Virginie Loveling


Virginie Loveling was a Flemish author of poetry, novels, essays and children's stories. She also wrote under the pseudonym W. E. C. Walter.

Biography

Virginie Loveling was born in Nevele in East Flanders, Belgium. She was the younger sister of Rosalie Loveling, also an author, with whom she co-wrote part of her oeuvre. After the death of their father, Herman Loveling, the family moved to Ghent, where the sisters moved in circles of French-speaking, mainly anti-clerical intelligentsia before eventually returning to Nevele.
Together with her sister, she wrote realistic and descriptive poetry with a romantic undertone. They also published two collections of essays on rural communities as well as on city bourgeoisie.
After her sister's death in 1875, she authored children's stories along with novels and essays that paint a poignant picture of the era.
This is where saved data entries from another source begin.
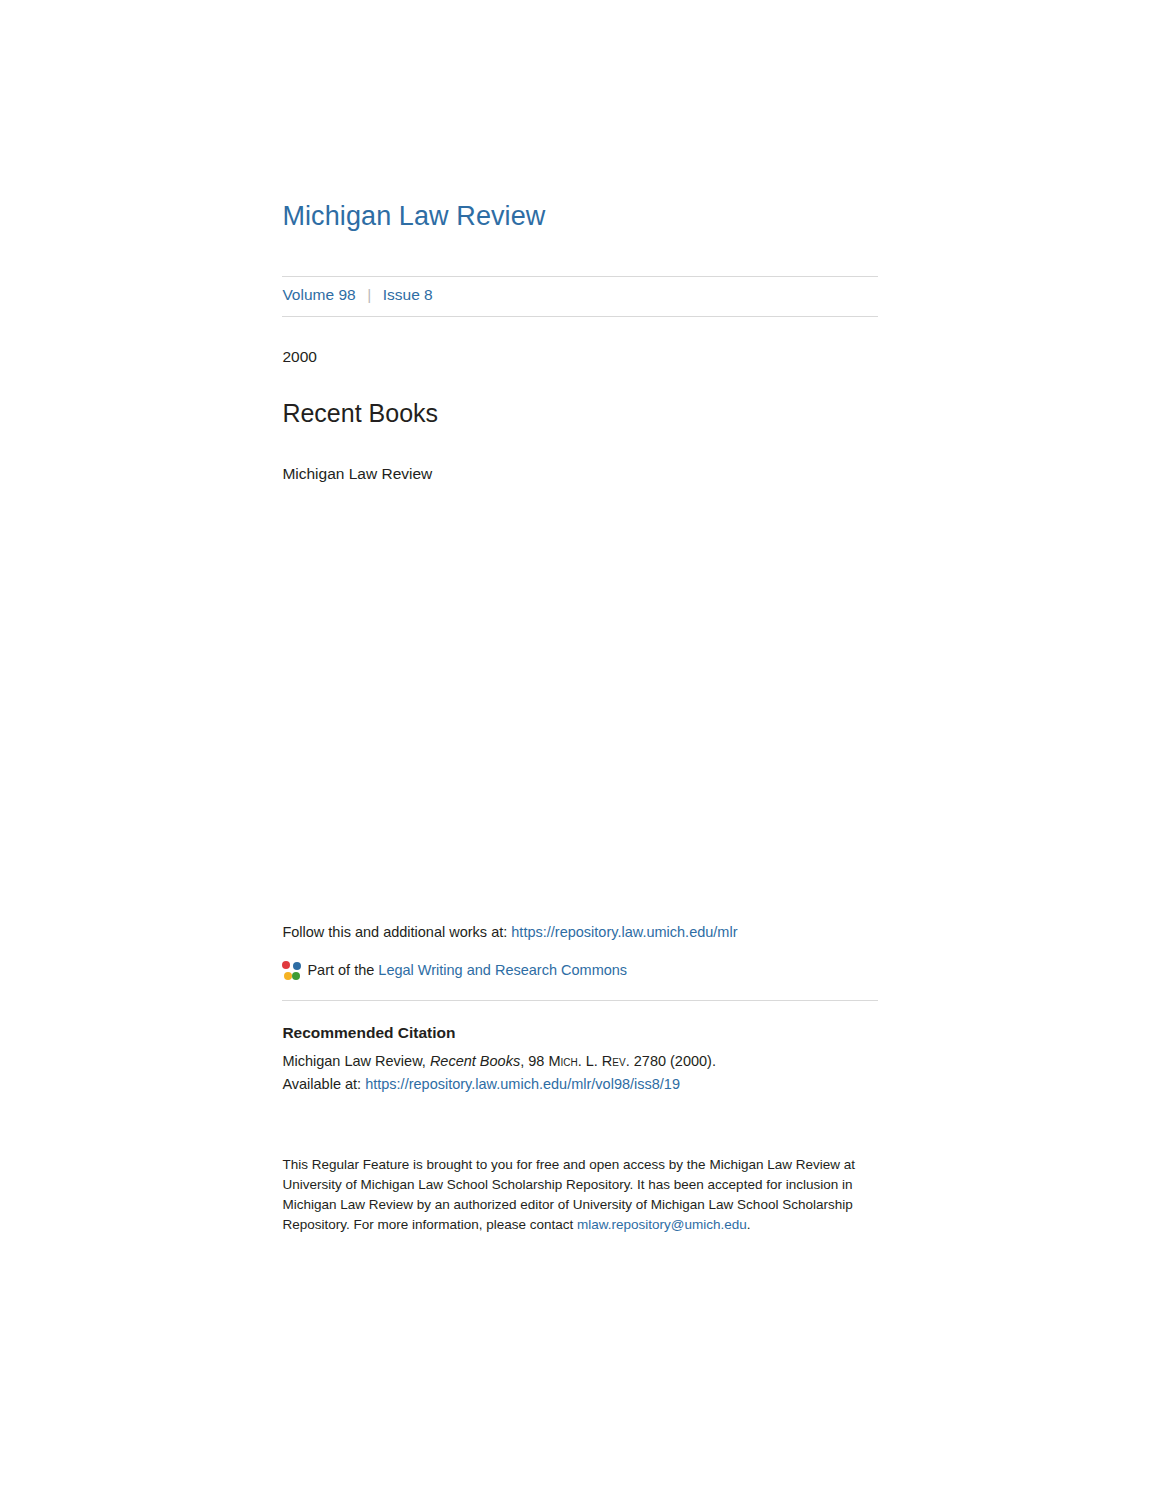Michigan Law Review
Volume 98 | Issue 8
2000
Recent Books
Michigan Law Review
Follow this and additional works at: https://repository.law.umich.edu/mlr
Part of the Legal Writing and Research Commons
Recommended Citation
Michigan Law Review, Recent Books, 98 Mich. L. Rev. 2780 (2000).
Available at: https://repository.law.umich.edu/mlr/vol98/iss8/19
This Regular Feature is brought to you for free and open access by the Michigan Law Review at University of Michigan Law School Scholarship Repository. It has been accepted for inclusion in Michigan Law Review by an authorized editor of University of Michigan Law School Scholarship Repository. For more information, please contact mlaw.repository@umich.edu.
With a noted intellectual and psychological angle, they treat—for that time—controversial subjects like heredity, education, religion and women's rights. She also co-authored Levensleer, a humoristic take on Ghent's French-speaking bourgeoisie with her nephew Cyriel Buysse.
Official recognition followed with the novel Een dure eed in 1891, which received the quinquennial prize for Dutch literature.
Virginie Loveling died on 1 December 1923 in Nevele.